## WHAT THE EXERCISE ASKS
Within the data below, find the string "metrics" and return each line where it occurs.

## DATA

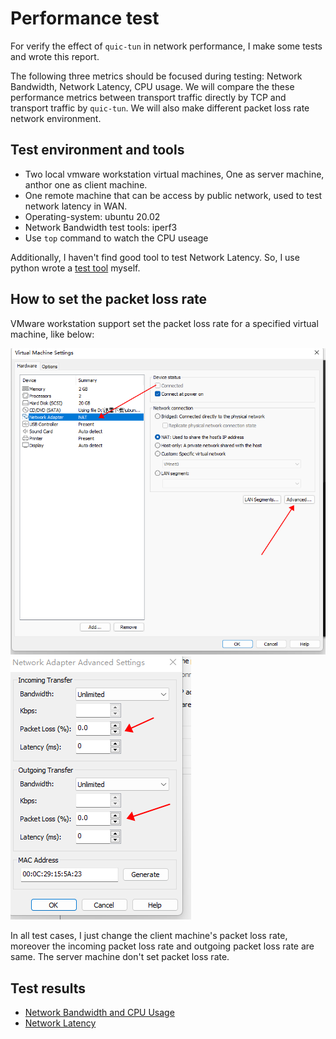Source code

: # Performance test

For verify the effect of `quic-tun` in network performance, I make some tests and wrote
this report.

The following three metrics should be focused during testing: Network Bandwidth, Network Latency, CPU usage. We
will compare the these performance metrics between transport traffic directly by TCP and transport traffic by
`quic-tun`. We will also make different packet loss rate network environment.

## Test environment and tools

* Two local vmware workstation virtual machines, One as server machine, anthor one as client machine.
* One remote machine that can be access by public network, used to test network latency in WAN.
* Operating-system: ubuntu 20.02
* Network Bandwidth test tools: iperf3
* Use `top` command to watch the CPU useage

Additionally, I haven't find good tool to test Network Latency. So, I use python wrote a [test tool](../../tests/latency/README.md) myself.

## How to set the packet loss rate

VMware workstation support set the packet loss rate for a specified virtual machine, like below:

<img src="images/vmware-setting1.png" alt="quic-tun"/>
<img src="images/vmware-setting2.png" alt="quic-tun"/>

In all test cases, I just change the client machine's packet loss rate, moreover the
incoming packet loss rate and outgoing packet loss rate are same. The server machine
don't set packet loss rate.

## Test results

* [Network Bandwidth and CPU Usage](bandwidth.md)
* [Network Latency](latency.md)
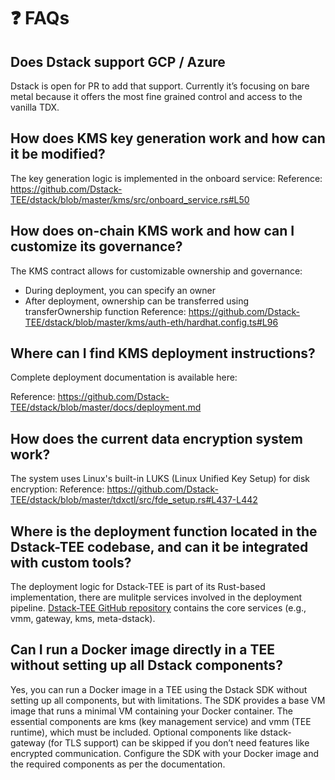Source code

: # ❓ FAQs

## Does Dstack support GCP / Azure

Dstack is open for PR to add that support. Currently it’s focusing on bare metal because it offers the most fine grained control and access to the vanilla TDX.

## How does KMS key generation work and how can it be modified?

The key generation logic is implemented in the onboard service:
Reference: https://github.com/Dstack-TEE/dstack/blob/master/kms/src/onboard_service.rs#L50

## How does on-chain KMS work and how can I customize its governance?

The KMS contract allows for customizable ownership and governance:

- During deployment, you can specify an owner
- After deployment, ownership can be transferred using transferOwnership function
Reference: https://github.com/Dstack-TEE/dstack/blob/master/kms/auth-eth/hardhat.config.ts#L96

## Where can I find KMS deployment instructions?

Complete deployment documentation is available here:

Reference: https://github.com/Dstack-TEE/dstack/blob/master/docs/deployment.md

## How does the current data encryption system work?

The system uses Linux's built-in LUKS (Linux Unified Key Setup) for disk encryption:
Reference: https://github.com/Dstack-TEE/dstack/blob/master/tdxctl/src/fde_setup.rs#L437-L442

## Where is the deployment function located in the Dstack-TEE codebase, and can it be integrated with custom tools?

The deployment logic for Dstack-TEE is part of its Rust-based implementation, there are mulitple services involved in the deployment pipeline. [Dstack-TEE GitHub repository](https://github.com/Dstack-TEE/dstack) contains the core services (e.g., vmm, gateway, kms, meta-dstack).

## Can I run a Docker image directly in a TEE without setting up all Dstack components?

Yes, you can run a Docker image in a TEE using the Dstack SDK without setting up all components, but with limitations. The SDK provides a base VM image that runs a minimal VM containing your Docker container. The essential components are kms (key management service) and vmm (TEE runtime), which must be included. Optional components like dstack-gateway (for TLS support) can be skipped if you don’t need features like encrypted communication. Configure the SDK with your Docker image and the required components as per the documentation.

## SOLUTION TO THIS TASK
The following three metrics should be focused during testing: Network Bandwidth, Network Latency, CPU usage. We
will compare the these performance metrics between transport traffic directly by TCP and transport traffic by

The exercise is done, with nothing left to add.